**Stated exercise**
Repeat every line of the data below character for character, leaving nothing out.

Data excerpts
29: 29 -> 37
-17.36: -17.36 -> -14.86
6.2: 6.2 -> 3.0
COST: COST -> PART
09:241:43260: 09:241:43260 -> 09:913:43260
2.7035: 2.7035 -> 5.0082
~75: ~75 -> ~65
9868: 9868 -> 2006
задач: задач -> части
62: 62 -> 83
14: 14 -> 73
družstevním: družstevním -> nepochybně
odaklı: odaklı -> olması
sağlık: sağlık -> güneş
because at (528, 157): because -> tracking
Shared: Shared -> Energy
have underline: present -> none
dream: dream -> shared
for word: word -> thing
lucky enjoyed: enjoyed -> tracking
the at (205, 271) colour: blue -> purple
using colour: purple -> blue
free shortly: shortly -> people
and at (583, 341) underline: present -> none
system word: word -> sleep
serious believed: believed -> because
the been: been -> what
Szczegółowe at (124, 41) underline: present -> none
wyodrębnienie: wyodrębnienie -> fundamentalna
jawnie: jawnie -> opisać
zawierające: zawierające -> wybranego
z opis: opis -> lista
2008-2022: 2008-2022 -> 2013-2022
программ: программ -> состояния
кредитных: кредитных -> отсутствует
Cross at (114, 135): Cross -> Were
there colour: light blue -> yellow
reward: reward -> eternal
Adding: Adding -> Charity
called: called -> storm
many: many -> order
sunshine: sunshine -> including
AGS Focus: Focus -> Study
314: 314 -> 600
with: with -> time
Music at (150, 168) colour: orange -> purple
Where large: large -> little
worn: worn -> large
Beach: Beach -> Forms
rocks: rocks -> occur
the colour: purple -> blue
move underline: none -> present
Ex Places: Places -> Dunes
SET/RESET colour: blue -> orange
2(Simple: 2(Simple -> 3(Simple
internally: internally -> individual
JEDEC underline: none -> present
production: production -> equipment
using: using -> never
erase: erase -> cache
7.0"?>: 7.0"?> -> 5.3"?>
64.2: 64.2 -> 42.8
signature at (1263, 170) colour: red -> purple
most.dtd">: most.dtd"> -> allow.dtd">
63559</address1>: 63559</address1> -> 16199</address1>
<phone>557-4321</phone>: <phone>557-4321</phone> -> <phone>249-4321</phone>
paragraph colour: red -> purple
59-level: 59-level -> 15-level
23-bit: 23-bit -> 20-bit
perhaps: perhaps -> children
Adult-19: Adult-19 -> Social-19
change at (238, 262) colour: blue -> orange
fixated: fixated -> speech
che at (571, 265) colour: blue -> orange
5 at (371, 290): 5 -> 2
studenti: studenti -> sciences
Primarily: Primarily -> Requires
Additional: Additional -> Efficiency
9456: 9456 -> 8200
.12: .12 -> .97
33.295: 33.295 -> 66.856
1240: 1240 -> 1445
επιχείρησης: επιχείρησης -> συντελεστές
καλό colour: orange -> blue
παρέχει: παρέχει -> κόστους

**Expected output**
29: 29 -> 37
-17.36: -17.36 -> -14.86
6.2: 6.2 -> 3.0
COST: COST -> PART
09:241:43260: 09:241:43260 -> 09:913:43260
2.7035: 2.7035 -> 5.0082
~75: ~75 -> ~65
9868: 9868 -> 2006
задач: задач -> части
62: 62 -> 83
14: 14 -> 73
družstevním: družstevním -> nepochybně
odaklı: odaklı -> olması
sağlık: sağlık -> güneş
because at (528, 157): because -> tracking
Shared: Shared -> Energy
have underline: present -> none
dream: dream -> shared
for word: word -> thing
lucky enjoyed: enjoyed -> tracking
the at (205, 271) colour: blue -> purple
using colour: purple -> blue
free shortly: shortly -> people
and at (583, 341) underline: present -> none
system word: word -> sleep
serious believed: believed -> because
the been: been -> what
Szczegółowe at (124, 41) underline: present -> none
wyodrębnienie: wyodrębnienie -> fundamentalna
jawnie: jawnie -> opisać
zawierające: zawierające -> wybranego
z opis: opis -> lista
2008-2022: 2008-2022 -> 2013-2022
программ: программ -> состояния
кредитных: кредитных -> отсутствует
Cross at (114, 135): Cross -> Were
there colour: light blue -> yellow
reward: reward -> eternal
Adding: Adding -> Charity
called: called -> storm
many: many -> order
sunshine: sunshine -> including
AGS Focus: Focus -> Study
314: 314 -> 600
with: with -> time
Music at (150, 168) colour: orange -> purple
Where large: large -> little
worn: worn -> large
Beach: Beach -> Forms
rocks: rocks -> occur
the colour: purple -> blue
move underline: none -> present
Ex Places: Places -> Dunes
SET/RESET colour: blue -> orange
2(Simple: 2(Simple -> 3(Simple
internally: internally -> individual
JEDEC underline: none -> present
production: production -> equipment
using: using -> never
erase: erase -> cache
7.0"?>: 7.0"?> -> 5.3"?>
64.2: 64.2 -> 42.8
signature at (1263, 170) colour: red -> purple
most.dtd">: most.dtd"> -> allow.dtd">
63559</address1>: 63559</address1> -> 16199</address1>
<phone>557-4321</phone>: <phone>557-4321</phone> -> <phone>249-4321</phone>
paragraph colour: red -> purple
59-level: 59-level -> 15-level
23-bit: 23-bit -> 20-bit
perhaps: perhaps -> children
Adult-19: Adult-19 -> Social-19
change at (238, 262) colour: blue -> orange
fixated: fixated -> speech
che at (571, 265) colour: blue -> orange
5 at (371, 290): 5 -> 2
studenti: studenti -> sciences
Primarily: Primarily -> Requires
Additional: Additional -> Efficiency
9456: 9456 -> 8200
.12: .12 -> .97
33.295: 33.295 -> 66.856
1240: 1240 -> 1445
επιχείρησης: επιχείρησης -> συντελεστές
καλό colour: orange -> blue
παρέχει: παρέχει -> κόστους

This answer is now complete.